Sharon is in good health and in the same condition as before the minor stroke, said professor Tamir Ben-Hur, the chief neurologist at Jerusalem’s Hadassah Ein Kerem hospital, where he was treated.
Also yesterday, the Israeli Housing Ministry invited tenders for 228 new homes to be built in two Jewish settlements in the West Bank close to occupied East Jerusalem.
In an advertisement published in the Haaretz newspaper, the ministry called on construction firms to submit tenders to build 150 housing units in Beitar Illit and another 78 in Efrat. Under the terms of the internationally drafted road map peace plan, Israel must freeze all Jewish settlement activity and tear down wildcat outposts that have sprung up without official government approval.
The United States, one of the four co-sponsors of the blueprint, has repeatedly called on Israel to halt settlement expansion. Sharon has frequently spoken of his intention to strengthen Israel’s hold on the major settlement blocs in the West Bank.
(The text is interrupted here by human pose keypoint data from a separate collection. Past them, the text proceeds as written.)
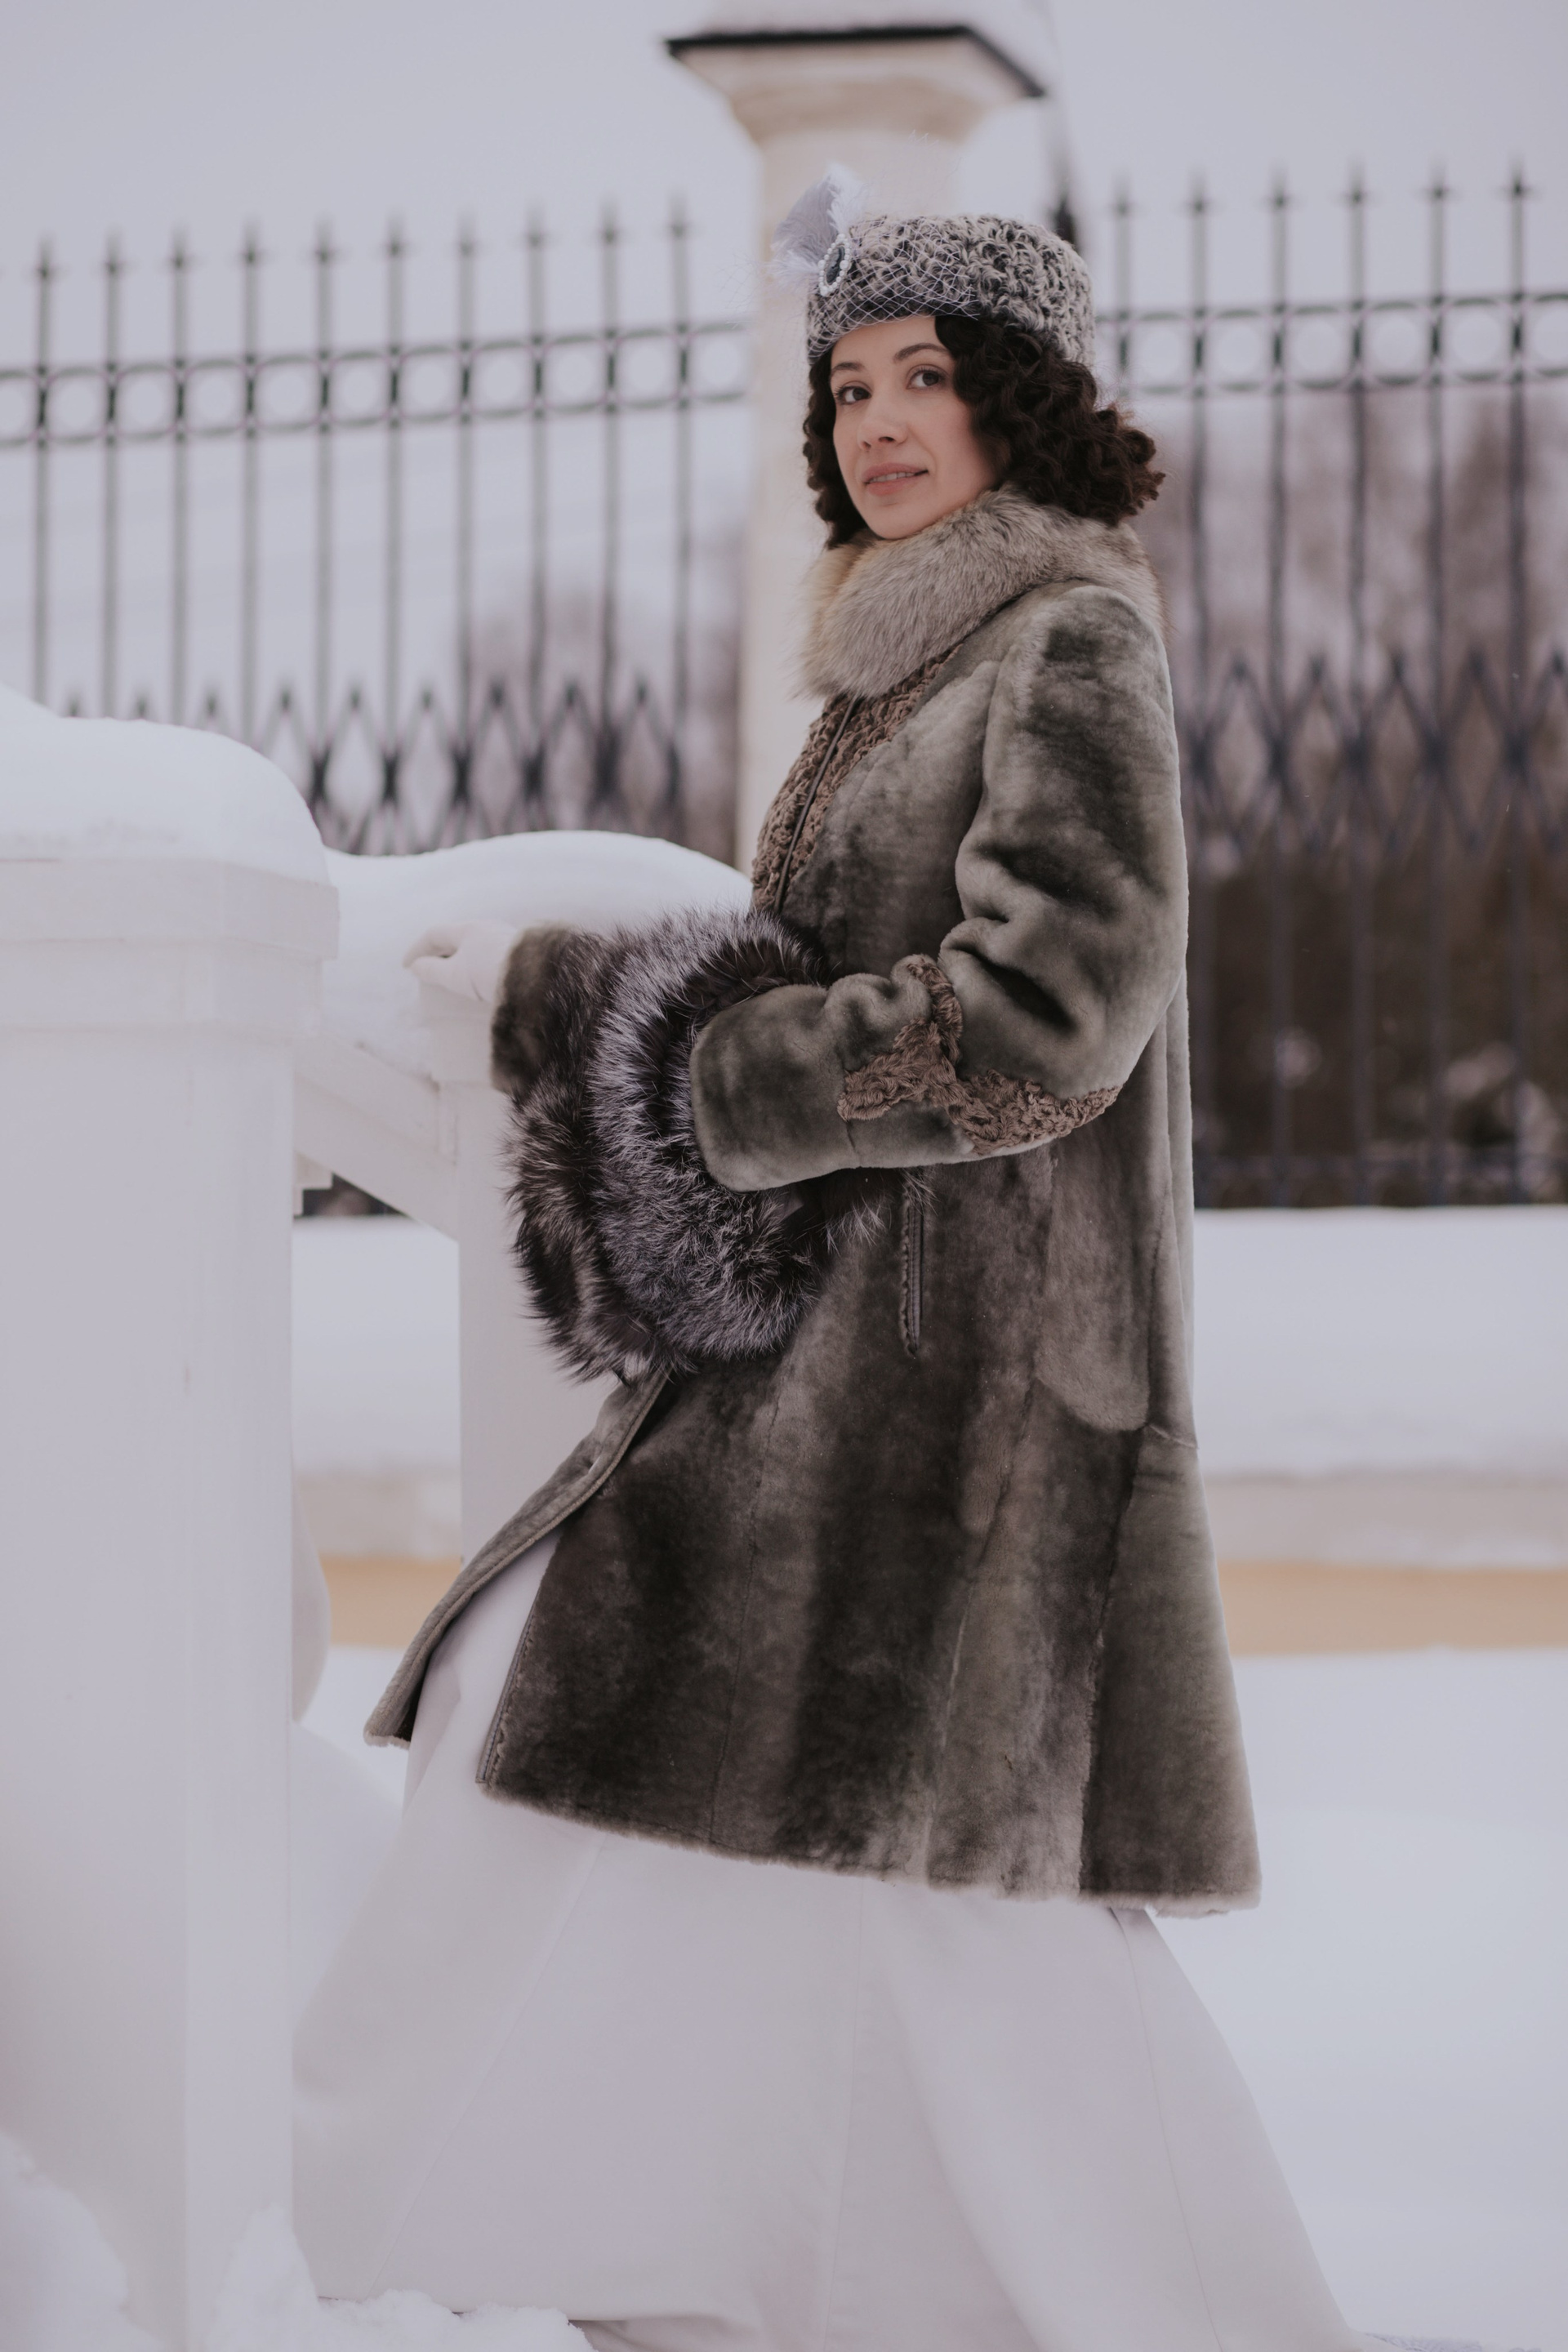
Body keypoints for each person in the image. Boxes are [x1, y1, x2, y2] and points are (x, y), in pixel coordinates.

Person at [296, 185, 1384, 2352]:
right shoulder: (905, 659)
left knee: (954, 1894)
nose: (881, 421)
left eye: (929, 379)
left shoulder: (1065, 638)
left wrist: (696, 1067)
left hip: (975, 1387)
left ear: (1022, 405)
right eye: (852, 384)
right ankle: (656, 2263)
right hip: (849, 1364)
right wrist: (587, 1007)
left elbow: (1050, 1021)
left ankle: (1134, 2304)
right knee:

Earlier in the day, Palestinians fired two rockets into Israel. One landed next to a kindergarten in a farming community near the Gaza Strip and the other landed near a village, south of the coastal city of Ashkelon, Israeli radio stations reported.
Palestinian groups in Gaza threatened “a decisive and violent reaction” in response to any attempt by Israel to impose a buffer zone in northern Gaza.
“Our advanced rockets will chase them (Israelis) everywhere and nothing will protect them until they leave our land defeated and humiliated,” said a statement issued by Islamic Jihad, the Al-Aqsa Martyrs Brigades and the Popular Resistance Committees.